I’ve been doing a bit of work on a few websites lately. One thing that I realised during my website work is that my hosting provider (GoDaddy) lets you host multiple sites, with multiple domain names, all under one hosting account. I hadn’t realised that before. I only thought that you could set up individual sites within folders, but not with domain names pointing to those folders. That allowed me to consolidate a bit of hosting all under one account. I kept the GoDaddy one. Even though it’s not the cheapest, it does provide you with a lot of control.
During the process, I investigated the WordPress blog system, and was pretty impressed by it. It’s got all the advantages of Blogger’s system, but it’s a lot more flexible, and being installed on your own host, it gives you total control of every aspect of the site. Plus, I like the aesthetics of the content-management system, and the innumerable themes which are available. I only found the Blogger themes to be ‘okay’ at best.
One thing I did was move my church’s website (coalcitycc.com.au) across to wordpress. This makes for much easier posting of the weekly sermons. Previous to that, the church’s website was just created in Apple’s iweb. Adding a new sermon each week involved a fair amount of messing around, and re-uploading the whole ‘sermon’ directory to the server.

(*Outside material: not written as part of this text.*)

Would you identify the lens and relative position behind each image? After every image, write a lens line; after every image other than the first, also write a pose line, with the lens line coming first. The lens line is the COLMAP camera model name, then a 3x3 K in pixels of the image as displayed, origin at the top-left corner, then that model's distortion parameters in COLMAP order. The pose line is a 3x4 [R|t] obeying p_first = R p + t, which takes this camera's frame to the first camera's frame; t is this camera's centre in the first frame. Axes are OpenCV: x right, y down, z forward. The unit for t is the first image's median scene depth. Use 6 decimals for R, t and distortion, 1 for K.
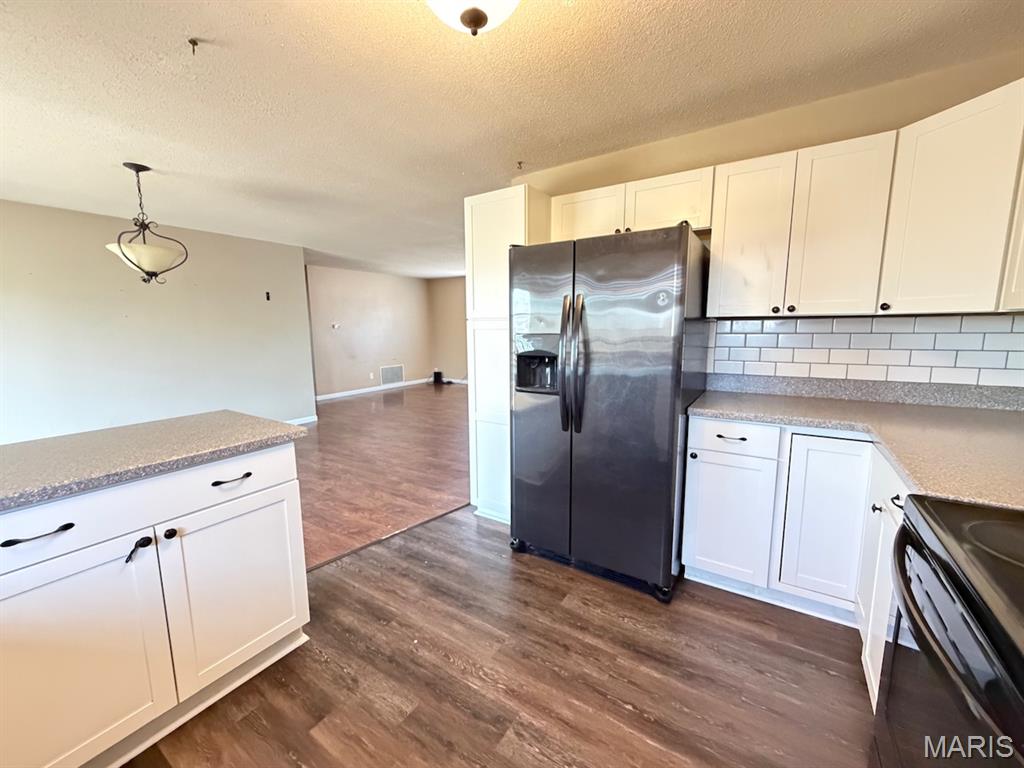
lens RADIAL K [[407.4, 0, 507.5], [0, 407.4, 381.7], [0, 0, 1]] dist [-0.002009, 0.000595]
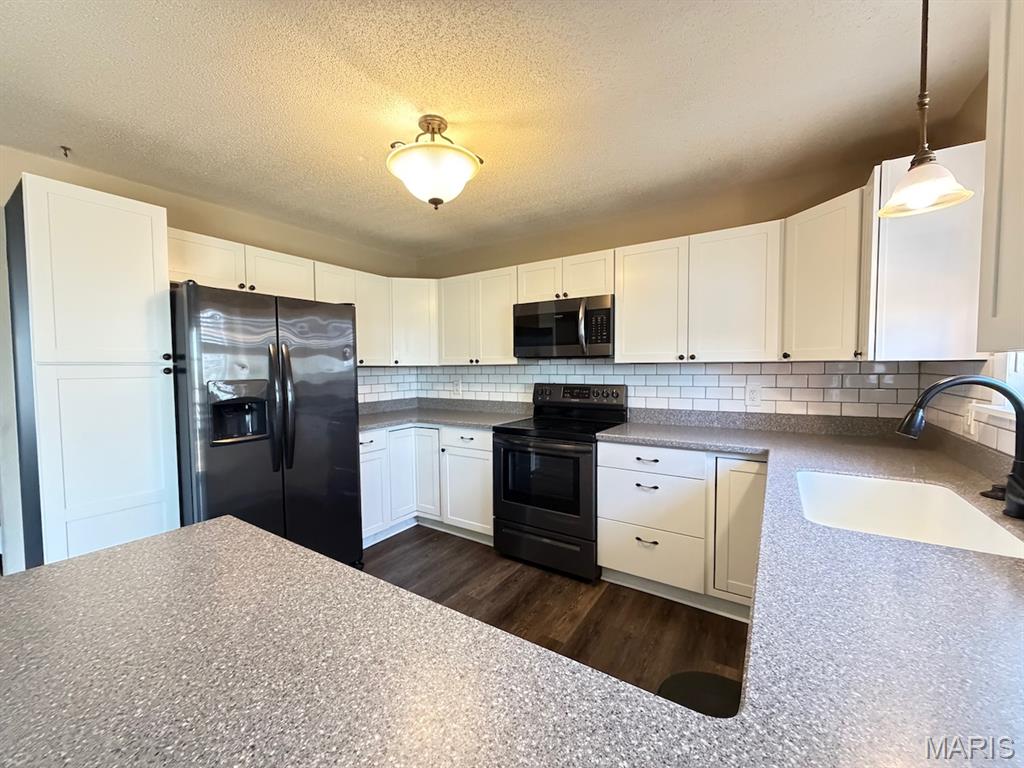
lens RADIAL K [[407.4, 0, 509.8], [0, 407.4, 384.4], [0, 0, 1]] dist [-0.002009, 0.000595]
pose [[0.002141, -0.029840, 0.999552, -0.790774], [0.146671, 0.988754, 0.029203, -0.038052], [-0.989183, 0.146543, 0.006493, 0.326387]]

Having a full content-management system with user control will also mean that I can create pages that other people can edit, without messing up the whole site. Ie, the youth leader can safely and securely edit the ‘youth’ page. This should allow for a much more dynamic website, as the individual group leaders can control and edit their own pages.
Since the church website was up and running nicely, I thought that I should think about moving this blog across. After thinking about it for a bit, I realised that there was no good reason to stay on blogger. I set up WordPress and imported across all my old posts. The biggest hassle was changing the DNS entries.
The main downside is that I’ve lost the comments that were already in Blogger’s system. Despite the import plug-in saying that it was able to import comments, it turned out not to be the case.
Of course, the other downside is that I need to do my own backups, but that’s not too onerous.